丁度、ゴールになった尾道市では、尾道市出身で小金井市民の漫画家かわぐちかいじさんの「かわぐちかいじ展」が10月1日から尾道市立美術館で盛大に開催されており、また、おのみち歴史博物館では、[特別展]尾道人物伝「かわぐちかいじの心」が併せて開催されており、美術館も博物館も大勢の若者でにぎわっていました。また、市内はかわぐちさんの作品のポスターや横断幕などで、尾道はかわぐちかいじ一色でした。

1日 1万歩

公務等で時間に余裕のない時は計画的に物事が進むのですが、今のように時間に余裕ができるとなかなか思う通りに進まないものです。

その中で、特にこだわっているのは1日1万歩です。市長の時は自宅と市役所の往復で4,500歩、後は市役所の中でどのぐらい歩くか、市内は時間さえあれば貫井センターや東センターへも歩いたものです。夜、自宅近くで歩数計をみて9,000歩台の時は、近所を一週して帳尻を合わせました。家族からは、「不審者と間違えられますよ」といわれてもめげずに頑張りました。手帳には、その年の1月1日からの1日1日の歩数を記録しています。

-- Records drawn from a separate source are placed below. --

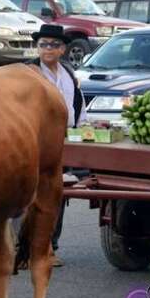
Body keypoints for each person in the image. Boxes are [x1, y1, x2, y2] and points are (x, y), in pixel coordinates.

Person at [26, 24, 88, 268]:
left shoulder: (69, 74)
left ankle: (51, 246)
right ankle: (25, 248)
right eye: (43, 45)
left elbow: (77, 106)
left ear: (63, 49)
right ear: (37, 48)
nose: (48, 49)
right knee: (28, 195)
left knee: (56, 193)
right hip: (35, 139)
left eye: (53, 45)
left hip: (63, 140)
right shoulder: (29, 73)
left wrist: (83, 127)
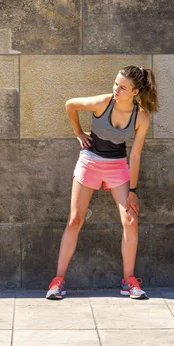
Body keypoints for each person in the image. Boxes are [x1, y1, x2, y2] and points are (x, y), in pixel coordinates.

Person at [46, 65, 159, 300]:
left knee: (130, 220)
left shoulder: (142, 117)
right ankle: (58, 281)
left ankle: (129, 281)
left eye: (123, 87)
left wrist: (133, 191)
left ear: (135, 92)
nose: (116, 89)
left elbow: (135, 155)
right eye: (116, 84)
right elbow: (70, 105)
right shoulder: (102, 102)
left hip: (117, 166)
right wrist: (78, 132)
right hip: (90, 161)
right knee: (75, 220)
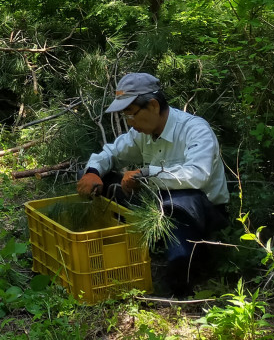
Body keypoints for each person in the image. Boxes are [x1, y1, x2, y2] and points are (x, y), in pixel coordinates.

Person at [75, 72, 229, 297]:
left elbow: (197, 175)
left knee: (179, 202)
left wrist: (145, 174)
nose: (130, 122)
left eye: (132, 114)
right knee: (94, 178)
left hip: (200, 209)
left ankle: (183, 274)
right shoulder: (142, 133)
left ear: (154, 105)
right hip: (157, 201)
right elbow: (111, 153)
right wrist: (92, 172)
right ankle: (129, 245)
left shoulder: (195, 129)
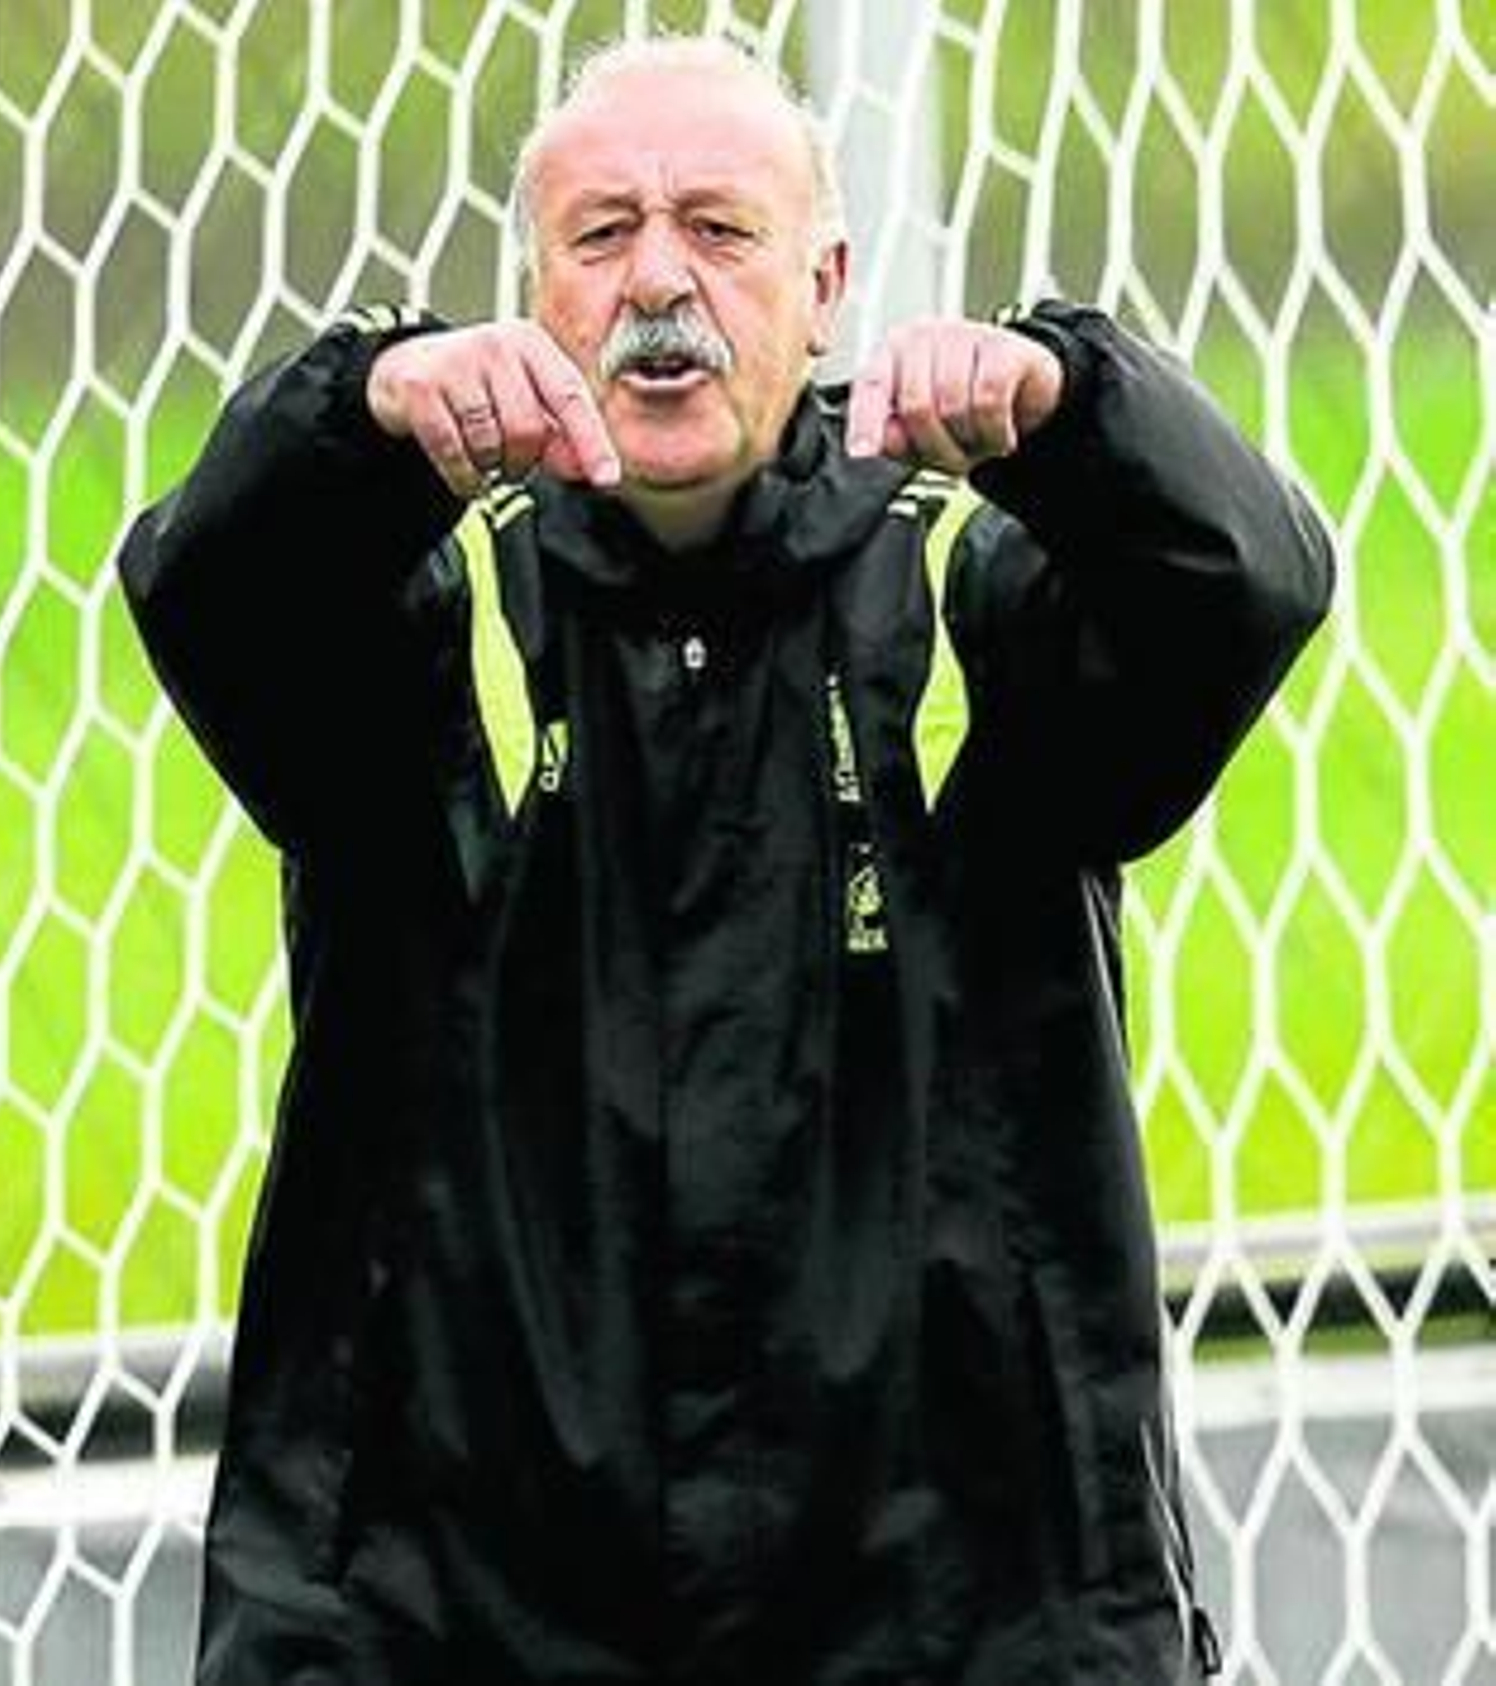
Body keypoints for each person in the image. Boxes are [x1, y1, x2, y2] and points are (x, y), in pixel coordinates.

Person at [119, 34, 1332, 1686]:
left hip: (957, 1610)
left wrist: (1075, 406)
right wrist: (362, 407)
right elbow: (205, 589)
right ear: (528, 290)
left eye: (719, 227)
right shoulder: (417, 613)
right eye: (603, 235)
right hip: (444, 1611)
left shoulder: (974, 587)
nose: (659, 283)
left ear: (827, 283)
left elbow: (1245, 584)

最近は歩かなければならないことがないので意識して歩くようにしています。特に6月8日から7月11日まで34日間連続して1万歩を超えており、それを途切れさせないためにもまた歩くという毎日です。歩くコースは市内全域です。気が向いたときは、武蔵境駅や国分寺駅で電車を下り、歩いて帰ることもあります。

健康のためには歩くのがいいですね。自分の体力に合った距離や速さで無理をしないことです。歩くと、多くの人と出会えることや、季節の移り変わりや町の変化、そして、新しい発見にも出会い、小金井市の素晴らしさを再発見することができます。